Thomas L. Sansonetti, an assistant U.S. attorney general, had written in his motion to dismiss that the suit is barred by the six-year statute of limitations and that the District Court in Washington lacks jurisdiction over the matter.
No hearing date has been scheduled on the motion to dismiss but Chappabitty believes it will happen by late January.
“Someone please show me the proof that the Uintah band ‘voluntarily’ voted to terminate themselves,” Chappabitty said. “This is such a horrendous injustice that remains America’s own dirty little legacy of cultural destruction and genocide.”
A federal task force investigating terminated Indians smelled a rat as early as 1976 in a report to the American Indian policy review commission. Concerned about BIA mismanagement of trust assets of the terminated tribes, the task force called for a “full and complete” investigation of such tribes, emphasizing the “terminated Ute Indians of Utah.”
All of that is very understandable to University of Oklahoma history professor R. Warren Metcalf, who wrote the book “Termination’s Legacy: The Discarded Indians of Utah” last year.
Metcalf wrote that the mixed-blood Uintahs did not meet the “essentialist expectations” of officials in the Mormon Church and posed a threat to those Utes who had retained their federally designated tribal status as the government continued to try to terminate Indians up until the early 1970s. Then-Utah Sen. Arthur V. Watkins, head of the Senate Subcommittee on Indian Affairs, was the leading proponent of the termination program.
Felter said she would have been leading the charge against termination had she been aware of what was happening at the time. But, she said she hadn’t even reached her teenage years when her family was forced off the reservation.
She has hope, however, that she will return home again.
Two months ago, the mixed-blood Uintahs had a gathering in Roosevelt to plan their future legal moves.

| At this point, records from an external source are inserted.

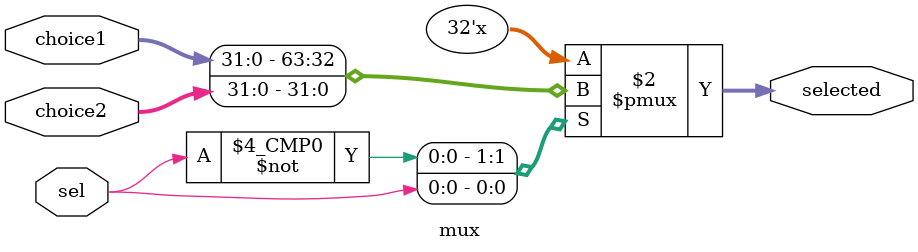
<source format=v>
`timescale 1ns / 1ns
module mux (input sel,input[31:0] choice1,choice2,output reg [31:0] selected);
always@(*)
begin
    case (sel)
        1'b0:selected<=choice1;
        1'b1:selected<=choice2; 
        default: selected=0;
    endcase
end
endmodule
</source>
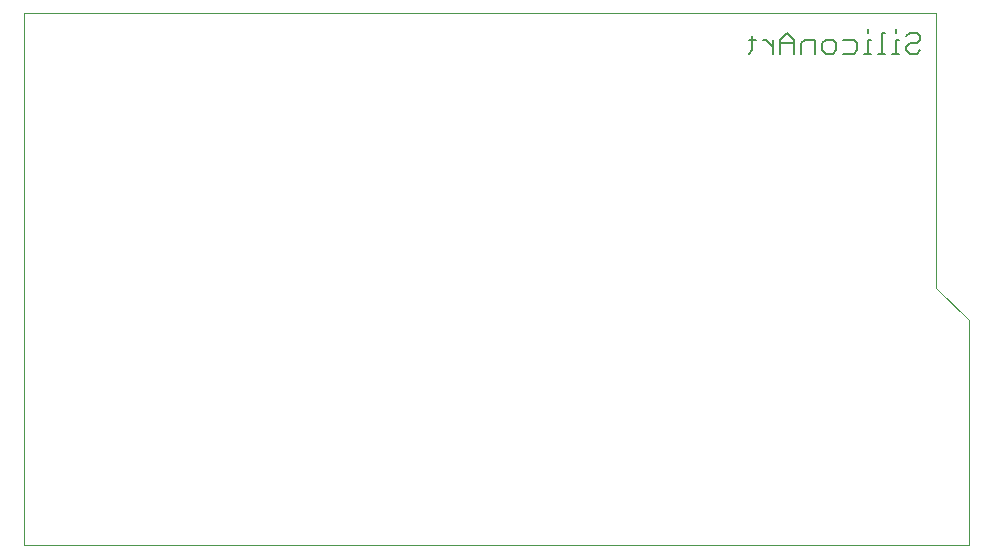
<source format=gbo>
G75*
%MOIN*%
%OFA0B0*%
%FSLAX24Y24*%
%IPPOS*%
%LPD*%
%AMOC8*
5,1,8,0,0,1.08239X$1,22.5*
%
%ADD10C,0.0000*%
%ADD11C,0.0060*%
D10*
X000149Y000149D02*
X000149Y017866D01*
X030563Y017866D01*
X030563Y008712D01*
X031645Y007630D01*
X031645Y000149D01*
X000149Y000149D01*
D11*
X024325Y016518D02*
X024442Y016635D01*
X024442Y017102D01*
X024559Y016985D02*
X024325Y016985D01*
X024792Y016985D02*
X024908Y016985D01*
X025142Y016751D01*
X025142Y016518D02*
X025142Y016985D01*
X025375Y016985D02*
X025375Y016518D01*
X025375Y016868D02*
X025842Y016868D01*
X025842Y016985D02*
X025608Y017218D01*
X025375Y016985D01*
X025842Y016985D02*
X025842Y016518D01*
X026074Y016518D02*
X026074Y016868D01*
X026191Y016985D01*
X026541Y016985D01*
X026541Y016518D01*
X026774Y016635D02*
X026774Y016868D01*
X026891Y016985D01*
X027125Y016985D01*
X027241Y016868D01*
X027241Y016635D01*
X027125Y016518D01*
X026891Y016518D01*
X026774Y016635D01*
X027474Y016518D02*
X027824Y016518D01*
X027941Y016635D01*
X027941Y016868D01*
X027824Y016985D01*
X027474Y016985D01*
X028291Y016985D02*
X028291Y016518D01*
X028408Y016518D02*
X028174Y016518D01*
X028641Y016518D02*
X028874Y016518D01*
X028757Y016518D02*
X028757Y017218D01*
X028874Y017218D01*
X029224Y017218D02*
X029224Y017335D01*
X029573Y017102D02*
X029690Y017218D01*
X029924Y017218D01*
X030040Y017102D01*
X030040Y016985D01*
X029924Y016868D01*
X029690Y016868D01*
X029573Y016751D01*
X029573Y016635D01*
X029690Y016518D01*
X029924Y016518D01*
X030040Y016635D01*
X029341Y016518D02*
X029107Y016518D01*
X029224Y016518D02*
X029224Y016985D01*
X029341Y016985D01*
X028408Y016985D02*
X028291Y016985D01*
X028291Y017218D02*
X028291Y017335D01*
M02*

</source>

Bright orange balloons with the names and roll numbers of each of the disenfranchised former tribal members and a web address to contact were released in the air.
A few days later, Felter signed on her computer and went to her e-mail bin. A hunter about 100 miles away near Montrose, Colo., had found one of the balloons and saw what he thought to be an omen in his discovery.
The balloon was resting on top of an arrowhead.